Given problem: Which lines in the records contain the string "built"? Pick out each one and copy it in full, matching case exactly.
[Data supplied start]
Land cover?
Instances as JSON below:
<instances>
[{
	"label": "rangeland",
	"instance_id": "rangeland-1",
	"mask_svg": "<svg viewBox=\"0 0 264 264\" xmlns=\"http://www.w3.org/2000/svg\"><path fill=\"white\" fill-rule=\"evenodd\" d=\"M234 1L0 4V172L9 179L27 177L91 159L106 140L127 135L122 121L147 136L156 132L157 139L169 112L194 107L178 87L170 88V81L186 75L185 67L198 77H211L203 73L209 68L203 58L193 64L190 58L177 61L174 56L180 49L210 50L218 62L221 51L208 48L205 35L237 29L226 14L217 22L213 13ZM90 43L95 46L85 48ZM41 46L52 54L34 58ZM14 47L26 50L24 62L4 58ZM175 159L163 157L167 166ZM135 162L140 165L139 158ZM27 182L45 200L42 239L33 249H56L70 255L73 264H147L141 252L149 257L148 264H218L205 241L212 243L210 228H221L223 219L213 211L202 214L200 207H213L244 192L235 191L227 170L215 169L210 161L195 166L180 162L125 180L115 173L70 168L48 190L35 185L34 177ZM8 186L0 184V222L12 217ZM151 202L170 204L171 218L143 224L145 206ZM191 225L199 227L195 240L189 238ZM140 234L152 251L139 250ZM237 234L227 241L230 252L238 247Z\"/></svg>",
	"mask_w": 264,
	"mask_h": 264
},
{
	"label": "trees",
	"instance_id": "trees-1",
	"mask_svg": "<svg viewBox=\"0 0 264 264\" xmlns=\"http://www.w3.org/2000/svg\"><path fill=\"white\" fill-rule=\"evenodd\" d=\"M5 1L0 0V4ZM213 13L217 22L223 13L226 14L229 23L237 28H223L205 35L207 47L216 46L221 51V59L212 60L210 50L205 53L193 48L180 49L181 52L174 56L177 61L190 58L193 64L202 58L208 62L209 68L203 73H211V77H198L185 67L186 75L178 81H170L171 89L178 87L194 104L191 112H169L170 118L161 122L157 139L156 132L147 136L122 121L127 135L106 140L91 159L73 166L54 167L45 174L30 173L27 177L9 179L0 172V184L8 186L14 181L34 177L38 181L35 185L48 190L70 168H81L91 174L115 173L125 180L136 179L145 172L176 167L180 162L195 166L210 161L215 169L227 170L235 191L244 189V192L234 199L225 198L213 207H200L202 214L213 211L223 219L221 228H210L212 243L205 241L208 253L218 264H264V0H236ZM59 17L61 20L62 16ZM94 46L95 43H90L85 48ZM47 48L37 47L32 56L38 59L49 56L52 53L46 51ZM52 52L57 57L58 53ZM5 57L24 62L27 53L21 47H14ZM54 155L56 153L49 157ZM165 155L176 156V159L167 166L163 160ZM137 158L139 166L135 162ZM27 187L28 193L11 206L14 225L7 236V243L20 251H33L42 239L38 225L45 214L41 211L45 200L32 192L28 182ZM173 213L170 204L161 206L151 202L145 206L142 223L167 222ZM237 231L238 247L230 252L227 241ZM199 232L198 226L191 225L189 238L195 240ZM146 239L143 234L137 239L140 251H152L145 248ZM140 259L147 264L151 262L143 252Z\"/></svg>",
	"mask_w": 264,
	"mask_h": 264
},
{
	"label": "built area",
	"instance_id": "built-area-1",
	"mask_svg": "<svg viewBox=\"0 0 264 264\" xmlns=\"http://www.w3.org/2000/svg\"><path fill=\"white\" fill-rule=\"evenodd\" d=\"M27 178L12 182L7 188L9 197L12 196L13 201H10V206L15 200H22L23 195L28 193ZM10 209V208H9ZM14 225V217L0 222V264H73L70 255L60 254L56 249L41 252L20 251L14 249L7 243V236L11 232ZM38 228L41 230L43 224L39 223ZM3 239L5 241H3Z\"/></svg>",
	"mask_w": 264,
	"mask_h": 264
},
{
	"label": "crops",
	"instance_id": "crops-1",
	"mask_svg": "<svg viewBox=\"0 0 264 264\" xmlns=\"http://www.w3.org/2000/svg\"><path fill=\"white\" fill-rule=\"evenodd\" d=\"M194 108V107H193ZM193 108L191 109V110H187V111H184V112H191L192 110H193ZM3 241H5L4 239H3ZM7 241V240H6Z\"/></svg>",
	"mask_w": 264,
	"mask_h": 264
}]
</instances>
[Data supplied end]
Completed task:
	"label": "built area",
	"instance_id": "built-area-1",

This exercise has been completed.